WRITTEN TASK:
Copy out, word for word, the lines of the material that run from the line containing "table_cell 代理教師育嬰留停缺 [413, 623, 549, 1248]" through the final line of the material, including both ends.
┌──
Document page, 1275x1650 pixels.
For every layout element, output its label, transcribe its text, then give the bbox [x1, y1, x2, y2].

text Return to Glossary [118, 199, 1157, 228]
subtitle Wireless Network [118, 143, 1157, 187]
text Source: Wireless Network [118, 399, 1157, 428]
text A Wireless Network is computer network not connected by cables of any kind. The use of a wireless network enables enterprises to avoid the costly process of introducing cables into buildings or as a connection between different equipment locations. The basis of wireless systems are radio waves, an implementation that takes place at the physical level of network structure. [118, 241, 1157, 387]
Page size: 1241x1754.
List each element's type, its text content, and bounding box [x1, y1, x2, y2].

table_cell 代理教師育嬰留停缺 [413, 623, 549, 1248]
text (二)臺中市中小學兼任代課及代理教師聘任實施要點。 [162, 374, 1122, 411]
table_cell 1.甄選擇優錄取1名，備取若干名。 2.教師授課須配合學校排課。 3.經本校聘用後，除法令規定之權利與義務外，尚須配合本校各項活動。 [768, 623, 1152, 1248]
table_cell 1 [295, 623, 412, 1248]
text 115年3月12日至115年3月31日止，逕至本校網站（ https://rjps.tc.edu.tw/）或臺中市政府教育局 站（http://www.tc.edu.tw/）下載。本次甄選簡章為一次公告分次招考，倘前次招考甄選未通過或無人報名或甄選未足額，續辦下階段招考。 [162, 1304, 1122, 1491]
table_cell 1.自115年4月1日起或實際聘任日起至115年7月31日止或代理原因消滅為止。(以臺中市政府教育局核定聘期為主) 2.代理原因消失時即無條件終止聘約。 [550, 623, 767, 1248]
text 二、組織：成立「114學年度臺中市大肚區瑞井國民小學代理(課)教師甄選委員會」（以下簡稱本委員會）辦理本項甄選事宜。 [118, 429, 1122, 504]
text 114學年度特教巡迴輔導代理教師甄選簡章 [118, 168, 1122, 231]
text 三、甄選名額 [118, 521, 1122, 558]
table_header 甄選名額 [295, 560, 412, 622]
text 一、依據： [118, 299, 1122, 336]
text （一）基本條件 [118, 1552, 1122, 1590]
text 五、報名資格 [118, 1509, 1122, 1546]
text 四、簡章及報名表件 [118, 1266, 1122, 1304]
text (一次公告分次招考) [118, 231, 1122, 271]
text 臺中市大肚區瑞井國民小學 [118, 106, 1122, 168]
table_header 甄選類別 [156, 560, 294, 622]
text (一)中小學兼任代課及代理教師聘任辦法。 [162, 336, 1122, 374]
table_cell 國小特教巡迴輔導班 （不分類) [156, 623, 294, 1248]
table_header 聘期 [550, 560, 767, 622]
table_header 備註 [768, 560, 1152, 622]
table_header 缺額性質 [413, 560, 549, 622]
└──
SOLVED EXERCISE:
table_cell 代理教師育嬰留停缺 [413, 623, 549, 1248]
text (二)臺中市中小學兼任代課及代理教師聘任實施要點。 [162, 374, 1122, 411]
table_cell 1.甄選擇優錄取1名，備取若干名。 2.教師授課須配合學校排課。 3.經本校聘用後，除法令規定之權利與義務外，尚須配合本校各項活動。 [768, 623, 1152, 1248]
table_cell 1 [295, 623, 412, 1248]
text 115年3月12日至115年3月31日止，逕至本校網站（ https://rjps.tc.edu.tw/）或臺中市政府教育局 站（http://www.tc.edu.tw/）下載。本次甄選簡章為一次公告分次招考，倘前次招考甄選未通過或無人報名或甄選未足額，續辦下階段招考。 [162, 1304, 1122, 1491]
table_cell 1.自115年4月1日起或實際聘任日起至115年7月31日止或代理原因消滅為止。(以臺中市政府教育局核定聘期為主) 2.代理原因消失時即無條件終止聘約。 [550, 623, 767, 1248]
text 二、組織：成立「114學年度臺中市大肚區瑞井國民小學代理(課)教師甄選委員會」（以下簡稱本委員會）辦理本項甄選事宜。 [118, 429, 1122, 504]
text 114學年度特教巡迴輔導代理教師甄選簡章 [118, 168, 1122, 231]
text 三、甄選名額 [118, 521, 1122, 558]
table_header 甄選名額 [295, 560, 412, 622]
text 一、依據： [118, 299, 1122, 336]
text （一）基本條件 [118, 1552, 1122, 1590]
text 五、報名資格 [118, 1509, 1122, 1546]
text 四、簡章及報名表件 [118, 1266, 1122, 1304]
text (一次公告分次招考) [118, 231, 1122, 271]
text 臺中市大肚區瑞井國民小學 [118, 106, 1122, 168]
table_header 甄選類別 [156, 560, 294, 622]
text (一)中小學兼任代課及代理教師聘任辦法。 [162, 336, 1122, 374]
table_cell 國小特教巡迴輔導班 （不分類) [156, 623, 294, 1248]
table_header 聘期 [550, 560, 767, 622]
table_header 備註 [768, 560, 1152, 622]
table_header 缺額性質 [413, 560, 549, 622]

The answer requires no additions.